── Task material ──

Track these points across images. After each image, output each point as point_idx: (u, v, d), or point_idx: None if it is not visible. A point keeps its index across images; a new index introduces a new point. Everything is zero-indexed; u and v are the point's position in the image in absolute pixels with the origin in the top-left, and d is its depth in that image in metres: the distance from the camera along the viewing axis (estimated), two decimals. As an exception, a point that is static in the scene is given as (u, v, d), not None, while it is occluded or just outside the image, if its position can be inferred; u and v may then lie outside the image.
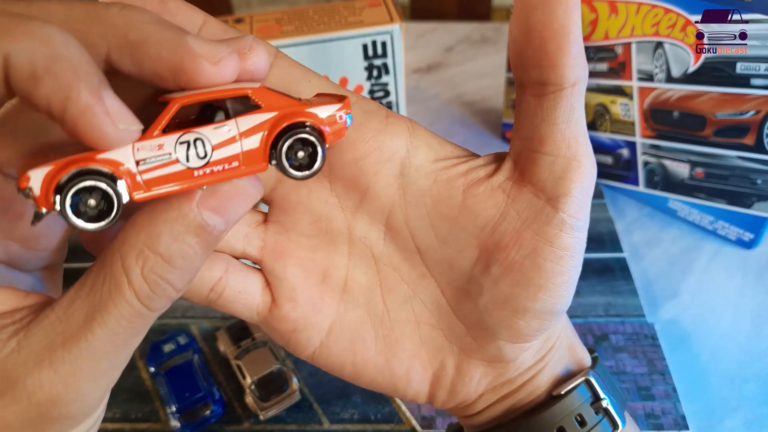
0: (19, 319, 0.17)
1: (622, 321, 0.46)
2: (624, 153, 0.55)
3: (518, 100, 0.23)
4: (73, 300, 0.17)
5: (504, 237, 0.23)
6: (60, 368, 0.16)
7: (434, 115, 0.68)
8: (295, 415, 0.42)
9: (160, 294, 0.17)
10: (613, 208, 0.56)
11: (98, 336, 0.17)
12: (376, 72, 0.44)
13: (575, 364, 0.27)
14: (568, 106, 0.21)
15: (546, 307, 0.23)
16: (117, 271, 0.17)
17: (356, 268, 0.25)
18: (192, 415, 0.40)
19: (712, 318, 0.47)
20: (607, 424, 0.25)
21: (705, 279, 0.50)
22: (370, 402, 0.42)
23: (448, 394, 0.26)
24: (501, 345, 0.24)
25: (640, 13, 0.48)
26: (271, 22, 0.43)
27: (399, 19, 0.43)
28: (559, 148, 0.22)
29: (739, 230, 0.51)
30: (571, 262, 0.22)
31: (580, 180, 0.22)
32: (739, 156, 0.47)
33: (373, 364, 0.25)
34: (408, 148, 0.23)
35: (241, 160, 0.18)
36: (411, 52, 0.79)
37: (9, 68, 0.15)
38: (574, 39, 0.20)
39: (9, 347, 0.16)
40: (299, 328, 0.24)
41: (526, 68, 0.21)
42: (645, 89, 0.50)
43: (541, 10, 0.19)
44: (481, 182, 0.23)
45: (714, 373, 0.43)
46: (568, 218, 0.22)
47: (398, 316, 0.25)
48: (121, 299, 0.17)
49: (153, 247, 0.17)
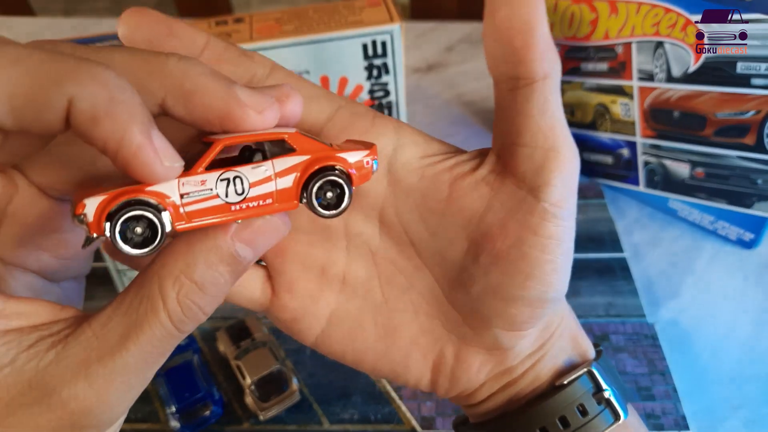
0: (57, 332, 0.18)
1: (622, 321, 0.46)
2: (624, 153, 0.55)
3: (495, 95, 0.23)
4: (110, 318, 0.18)
5: (490, 228, 0.23)
6: (94, 382, 0.18)
7: (434, 115, 0.68)
8: (295, 415, 0.42)
9: (191, 317, 0.19)
10: (614, 208, 0.56)
11: (132, 353, 0.18)
12: (376, 72, 0.44)
13: (579, 355, 0.27)
14: (542, 98, 0.22)
15: (536, 294, 0.23)
16: (154, 295, 0.18)
17: (354, 261, 0.26)
18: (192, 416, 0.40)
19: (713, 318, 0.47)
20: (608, 414, 0.25)
21: (705, 279, 0.50)
22: (370, 402, 0.42)
23: (450, 382, 0.26)
24: (497, 333, 0.25)
25: (641, 12, 0.47)
26: (271, 22, 0.43)
27: (399, 19, 0.43)
28: (536, 139, 0.22)
29: (739, 230, 0.51)
30: (557, 249, 0.23)
31: (559, 169, 0.22)
32: (739, 156, 0.47)
33: (373, 351, 0.26)
34: (394, 147, 0.24)
35: (274, 197, 0.20)
36: (411, 52, 0.79)
37: (72, 109, 0.16)
38: (539, 34, 0.21)
39: (48, 359, 0.18)
40: (299, 317, 0.26)
41: (498, 64, 0.22)
42: (645, 89, 0.50)
43: (506, 8, 0.20)
44: (466, 176, 0.24)
45: (714, 373, 0.43)
46: (550, 207, 0.22)
47: (396, 306, 0.26)
48: (156, 321, 0.18)
49: (189, 274, 0.18)
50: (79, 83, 0.16)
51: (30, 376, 0.17)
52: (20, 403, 0.17)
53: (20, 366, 0.17)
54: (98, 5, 1.28)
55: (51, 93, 0.16)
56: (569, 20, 0.52)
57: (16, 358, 0.17)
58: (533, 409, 0.25)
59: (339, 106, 0.24)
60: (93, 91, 0.16)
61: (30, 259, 0.22)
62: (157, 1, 1.18)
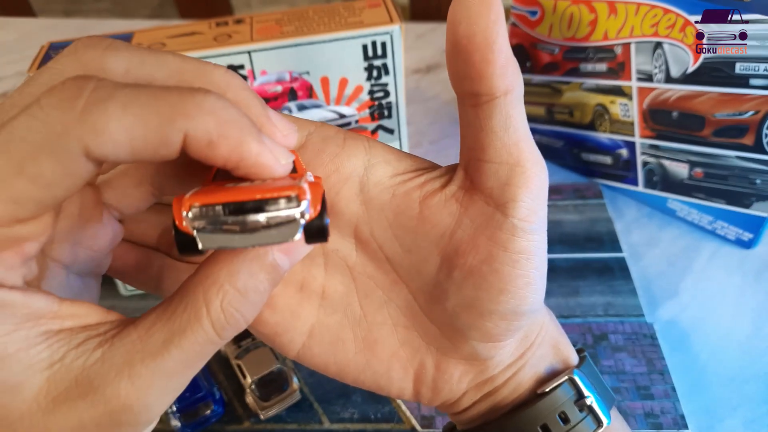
0: (103, 332, 0.19)
1: (621, 321, 0.46)
2: (623, 153, 0.55)
3: (459, 111, 0.24)
4: (154, 323, 0.19)
5: (461, 244, 0.24)
6: (136, 381, 0.18)
7: (434, 116, 0.68)
8: (296, 414, 0.42)
9: (233, 324, 0.19)
10: (613, 208, 0.56)
11: (174, 357, 0.19)
12: (375, 72, 0.44)
13: (560, 362, 0.27)
14: (504, 113, 0.22)
15: (510, 308, 0.23)
16: (198, 302, 0.19)
17: (332, 277, 0.26)
18: (192, 415, 0.40)
19: (712, 318, 0.47)
20: (591, 421, 0.25)
21: (704, 279, 0.50)
22: (370, 401, 0.42)
23: (432, 392, 0.27)
24: (474, 344, 0.25)
25: (640, 13, 0.48)
26: (271, 23, 0.43)
27: (399, 20, 0.43)
28: (500, 155, 0.22)
29: (738, 230, 0.51)
30: (528, 264, 0.23)
31: (525, 185, 0.22)
32: (738, 156, 0.47)
33: (354, 363, 0.26)
34: (365, 167, 0.25)
35: None
36: (411, 53, 0.79)
37: (188, 141, 0.17)
38: (498, 49, 0.21)
39: (94, 357, 0.18)
40: (279, 331, 0.26)
41: (459, 80, 0.22)
42: (644, 89, 0.50)
43: (465, 24, 0.20)
44: (436, 193, 0.24)
45: (713, 373, 0.43)
46: (519, 222, 0.22)
47: (375, 320, 0.26)
48: (199, 327, 0.19)
49: (233, 282, 0.19)
50: (191, 117, 0.17)
51: (77, 373, 0.18)
52: (66, 397, 0.18)
53: (69, 363, 0.18)
54: (99, 6, 1.28)
55: (166, 131, 0.17)
56: (568, 21, 0.53)
57: (65, 356, 0.18)
58: (514, 417, 0.25)
59: (309, 132, 0.25)
60: (204, 120, 0.17)
61: (67, 252, 0.22)
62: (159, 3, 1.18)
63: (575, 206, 0.57)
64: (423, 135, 0.65)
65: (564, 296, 0.49)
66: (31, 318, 0.18)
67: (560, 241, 0.53)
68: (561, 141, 0.60)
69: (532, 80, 0.58)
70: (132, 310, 0.49)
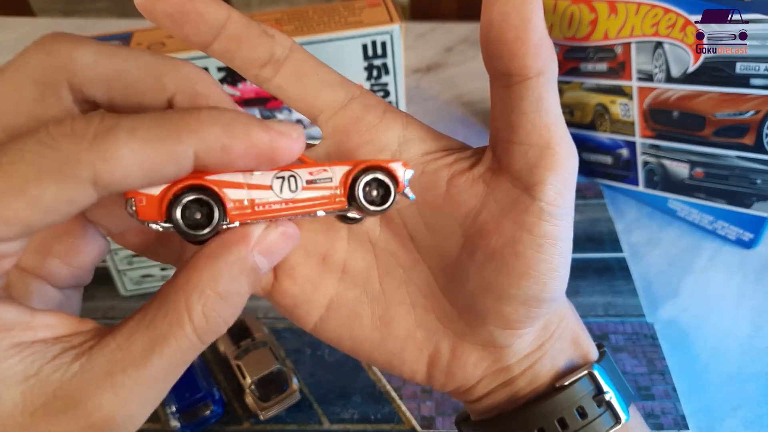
0: (79, 344, 0.19)
1: (621, 321, 0.46)
2: (624, 153, 0.55)
3: (491, 92, 0.23)
4: (133, 331, 0.19)
5: (485, 225, 0.23)
6: (119, 392, 0.18)
7: (434, 115, 0.68)
8: (295, 415, 0.42)
9: (215, 329, 0.19)
10: (613, 207, 0.56)
11: (155, 365, 0.18)
12: (375, 72, 0.44)
13: (580, 357, 0.27)
14: (535, 95, 0.21)
15: (531, 294, 0.23)
16: (179, 308, 0.19)
17: (355, 251, 0.26)
18: (192, 415, 0.40)
19: (712, 318, 0.47)
20: (608, 417, 0.25)
21: (705, 279, 0.50)
22: (370, 402, 0.42)
23: (446, 377, 0.26)
24: (492, 330, 0.25)
25: (640, 13, 0.48)
26: (271, 23, 0.43)
27: (399, 20, 0.43)
28: (531, 137, 0.22)
29: (738, 230, 0.51)
30: (553, 249, 0.22)
31: (554, 168, 0.22)
32: (738, 156, 0.47)
33: (369, 340, 0.26)
34: (399, 142, 0.24)
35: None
36: (411, 52, 0.79)
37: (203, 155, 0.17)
38: (533, 29, 0.20)
39: (72, 370, 0.18)
40: (298, 303, 0.26)
41: (491, 59, 0.22)
42: (644, 89, 0.50)
43: (501, 2, 0.20)
44: (463, 173, 0.24)
45: (714, 373, 0.43)
46: (546, 206, 0.22)
47: (393, 298, 0.26)
48: (181, 333, 0.19)
49: (214, 287, 0.19)
50: (195, 131, 0.17)
51: (55, 387, 0.18)
52: (45, 412, 0.18)
53: (45, 377, 0.18)
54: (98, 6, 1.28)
55: (175, 149, 0.17)
56: (568, 21, 0.52)
57: (41, 369, 0.18)
58: (531, 409, 0.25)
59: (352, 97, 0.24)
60: (210, 130, 0.17)
61: (42, 265, 0.22)
62: None
63: (576, 206, 0.56)
64: (423, 135, 0.65)
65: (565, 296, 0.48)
66: (1, 330, 0.18)
67: (560, 241, 0.53)
68: (561, 141, 0.60)
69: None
70: (132, 310, 0.49)
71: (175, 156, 0.17)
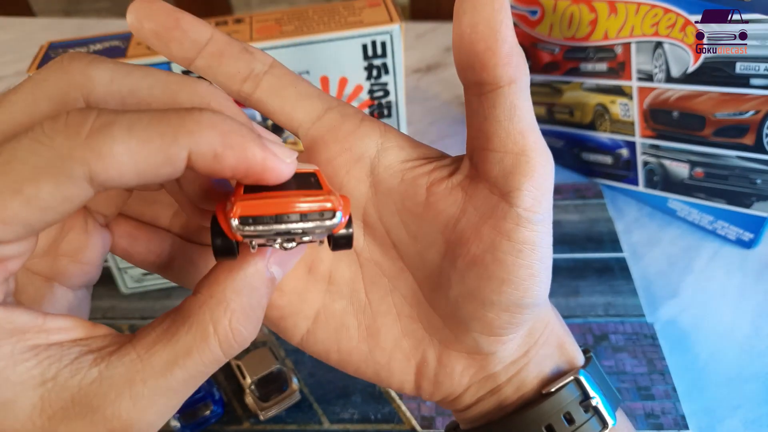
0: (96, 348, 0.19)
1: (621, 321, 0.46)
2: (623, 153, 0.55)
3: (465, 101, 0.24)
4: (155, 342, 0.19)
5: (465, 232, 0.24)
6: (138, 401, 0.18)
7: (434, 115, 0.68)
8: (295, 415, 0.42)
9: (240, 342, 0.20)
10: (613, 207, 0.56)
11: (177, 377, 0.19)
12: (375, 72, 0.44)
13: (566, 362, 0.27)
14: (508, 103, 0.22)
15: (512, 300, 0.23)
16: (204, 322, 0.19)
17: (340, 261, 0.26)
18: (192, 415, 0.40)
19: (712, 318, 0.47)
20: (596, 422, 0.25)
21: (704, 279, 0.50)
22: (370, 402, 0.42)
23: (433, 386, 0.26)
24: (476, 337, 0.25)
25: (640, 13, 0.48)
26: (270, 23, 0.43)
27: (399, 19, 0.43)
28: (505, 144, 0.22)
29: (738, 230, 0.51)
30: (532, 255, 0.23)
31: (530, 174, 0.22)
32: (738, 156, 0.47)
33: (357, 352, 0.26)
34: (378, 149, 0.25)
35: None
36: (411, 52, 0.79)
37: (193, 158, 0.17)
38: (503, 39, 0.21)
39: (91, 376, 0.18)
40: (286, 315, 0.26)
41: (464, 70, 0.22)
42: (644, 89, 0.50)
43: (469, 13, 0.21)
44: (442, 181, 0.24)
45: (714, 373, 0.43)
46: (523, 212, 0.22)
47: (379, 308, 0.26)
48: (206, 347, 0.19)
49: (237, 300, 0.20)
50: (193, 133, 0.17)
51: (73, 392, 0.18)
52: (63, 416, 0.18)
53: (63, 381, 0.18)
54: (99, 5, 1.28)
55: (171, 150, 0.17)
56: (568, 20, 0.52)
57: (59, 373, 0.18)
58: (519, 417, 0.25)
59: (329, 107, 0.25)
60: (206, 134, 0.17)
61: (54, 266, 0.22)
62: (157, 2, 1.18)
63: (575, 206, 0.57)
64: (423, 135, 0.65)
65: (564, 296, 0.48)
66: (14, 333, 0.18)
67: (560, 241, 0.53)
68: (561, 141, 0.60)
69: (533, 80, 0.58)
70: (132, 310, 0.49)
71: (170, 156, 0.17)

───

Of the lines above, retype only those from the line containing "53: (20, 366, 0.17)" through the line containing "61: (30, 259, 0.22)", including both, exactly.

53: (20, 366, 0.17)
54: (98, 5, 1.28)
55: (51, 93, 0.16)
56: (569, 20, 0.52)
57: (16, 358, 0.17)
58: (533, 409, 0.25)
59: (339, 106, 0.24)
60: (93, 91, 0.16)
61: (30, 259, 0.22)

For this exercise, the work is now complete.